# Find largest two numbers from list using clojure

I'm trying to write a function that finds the largest two numbers from a list of positive integers in Clojure.

I've toyed around with Scheme in the past, but I'm very new to Clojure. This is what I came up with:

; Accumulator function for reduce later
(defn top-two [acc x]
(let [big1 (first acc) big2 (second acc)]
(cond
(> x big1) [x big1]
(> x big2) [big1 x]
:else acc)))

(defn top-two-list [coll]
(reduce top-two [0 0] coll))


This works, but I'm wondering if there is a way to simplify the top-two function, or to make this more readable or idiomatic.

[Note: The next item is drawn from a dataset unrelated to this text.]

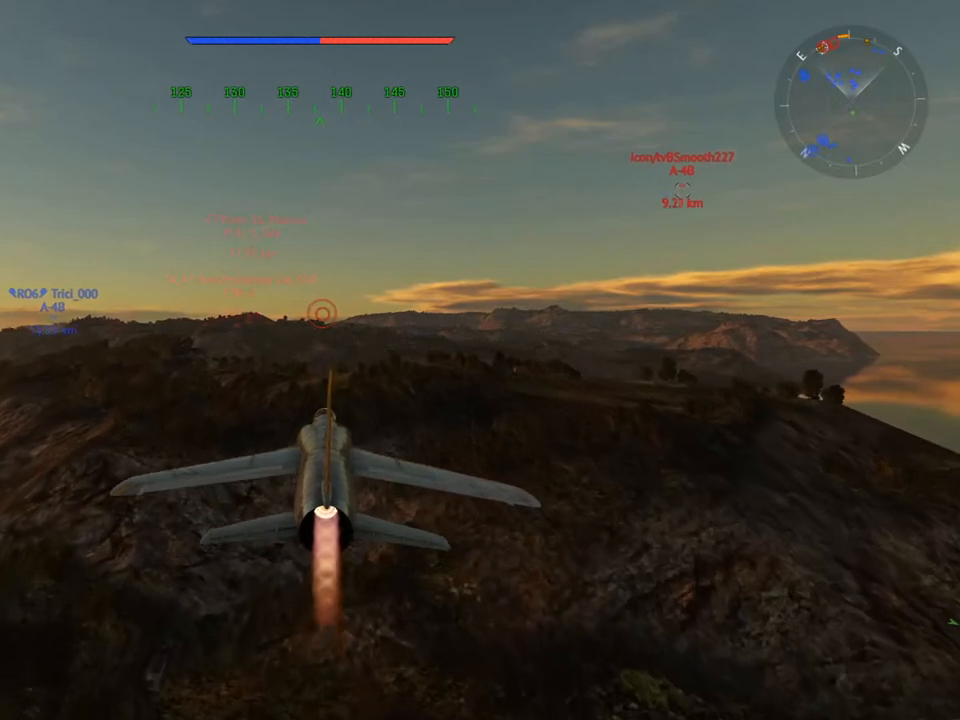
{"keys": ["w"], "mouse": [], "mouse_move": "still", "events": [[134, "mouse_wheel", "up"], [317, "c", "up"]]}
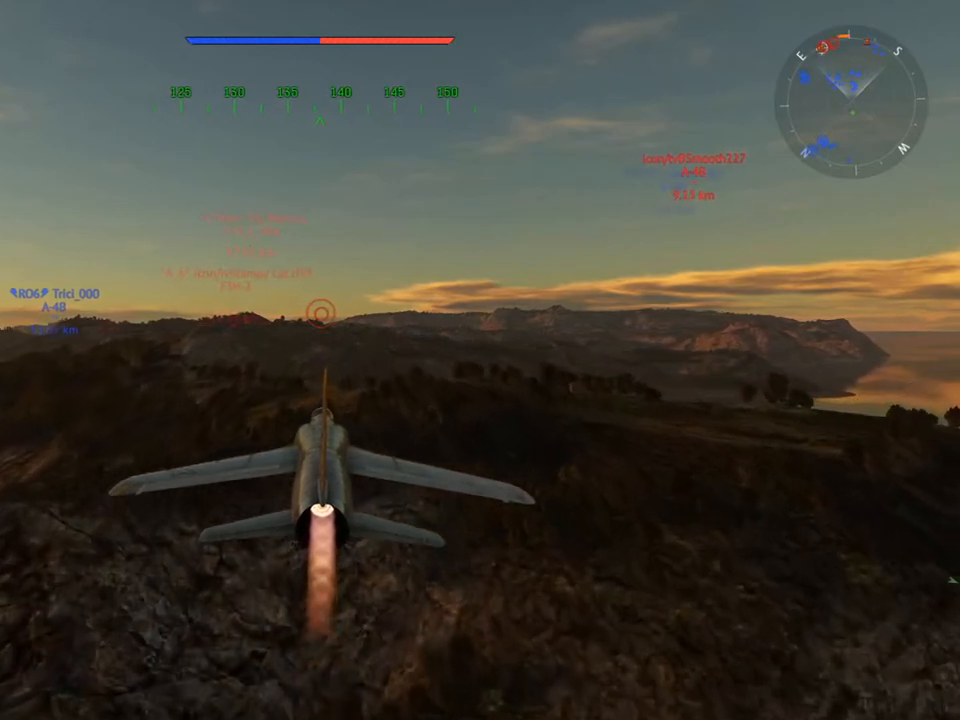
{"keys": ["w", "z"], "mouse": [], "mouse_move": "still", "events": [[467, "z", "down"]]}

This could be done much simpler if I was willing to sort the entire list, but I'm looking for an O(n) solution.

Any thoughts?

This looks like a clean way to find the max two elements. It can be shortened a little bit with destructuring:

; Accumulator function for reduce later
(defn top-two [[big1 big2 :as acc] x]
(cond
(> x big1) [x big1]
(> x big2) [big1 x]
:else acc))

(defn top-two-list [coll]
(reduce top-two [0 0] coll))


You could also write something like so:

(defn top-two [coll]
(let [big1 (apply max coll)
big2 (apply max (remove #(= big1 %) coll))]
[big1 big2]))


But I think it is programmer preference which you prefer. Both solutions are O(n), however the second ends up scanning the list twice.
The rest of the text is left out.